Nicholas Goldberg claims to be a supporter of diversity but calls the law requiring California companies to place women on their corporate boards “an unnecessar­y overreach.” He ignores that for years, companies had been pressed to end discrimina­tion against women in the boardroom to no avail.

In 2013, the state Legislatur­e enacted a resolution urging California companies to voluntaril­y add women to their mostly male boards of directors. Three years later the woefully low number of board seats held by women (only 16%) had barely budged. This inaction precipitat­ed the enactment of Senate Bill 826.

The results have been impressive, with women now occupying 32% of board seats in California. More than 2,000 women were named to corporate boards in this state over the last three years.

Overreach? No way. The history leading up to the law proves otherwise. Goldberg says that companies need to be “convinced” that diversity will be good for them, rather than being subjected to a law. Many companies are already committed to having women on boards.

But 26% still need to comply and are unlikely to be “convinced” by anything other than a law.

Betsy Berkhemer-Credaire

Los Angeles The writer is chief executive of the group 50/50 Women on Boards.

Re “A giant step backward for California’s boardrooms,” Opinion, May 22

Robin Abcarian leaves me a little speechless with her column defending corporate board quotas.

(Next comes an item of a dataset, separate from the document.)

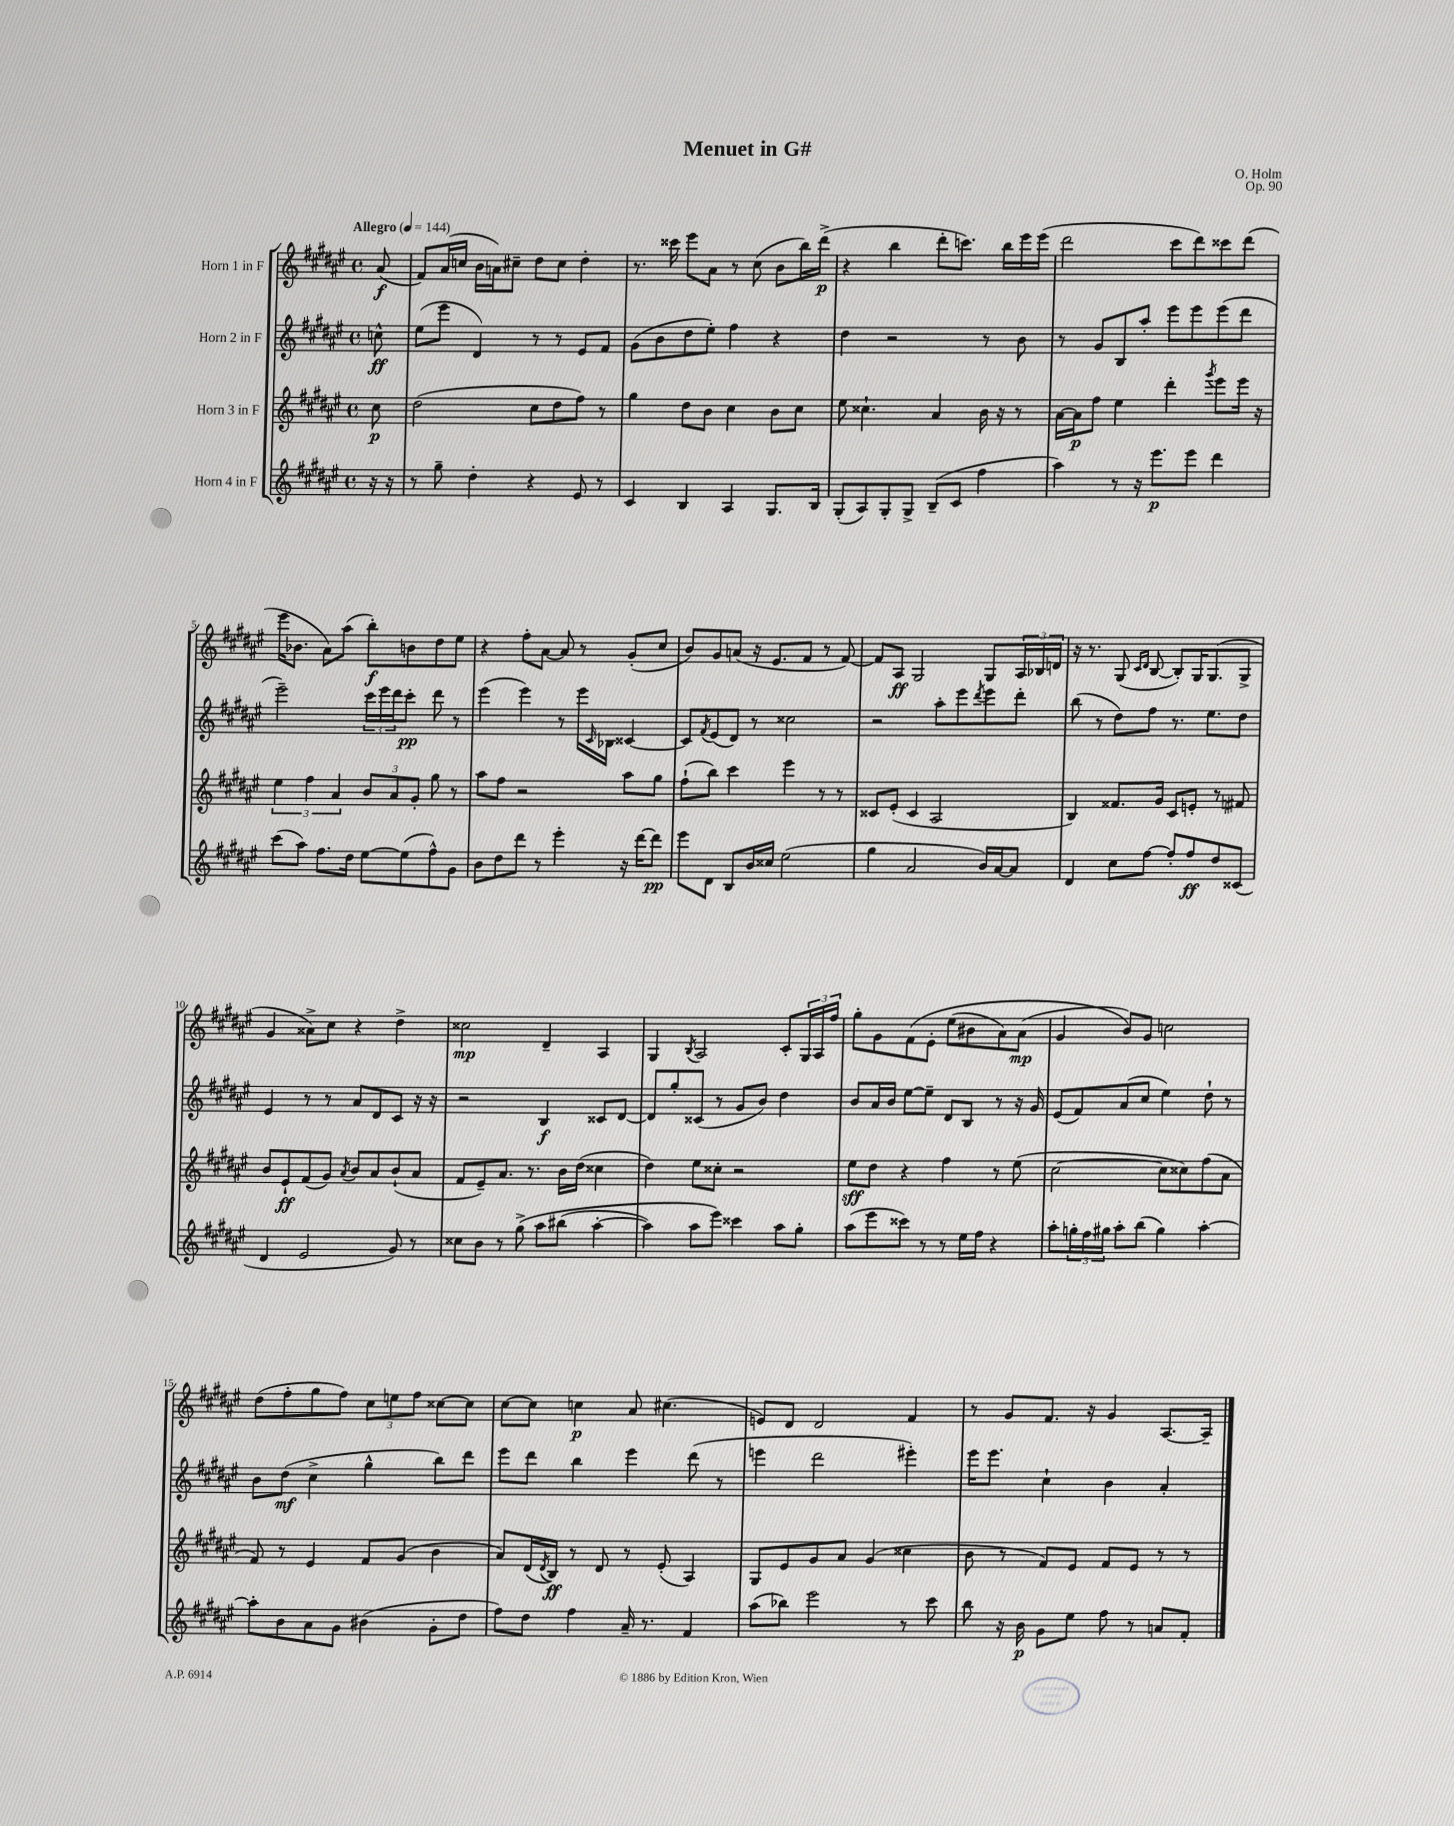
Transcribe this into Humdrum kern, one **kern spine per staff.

Businesses have enough to worry about with inflation, California’s regulation­s and a possible recession just to survive. Now, Abcarian would set their priorities.

That is contrary to just about everything America stands for and a huge violation of basic freedom.

Abcarian calls the law, recently overturned by a Los Angeles County Superior Court judge, a success. Well, a law requiring everyone to wear green on Thursday may be a success by the same logic, but it’s still wrong.

Abcarian implies that having more women on corporate boards is better for business. If that were true, companies that resist would fail, and without any law.

She also claims, “Equal numbers result in equal treatment,” which is nonsense when we see natural diversity throughout society.

Let’s keep ours a free and fair society without so many mini-dictators running around, keeping score and dictating compliance with what they want.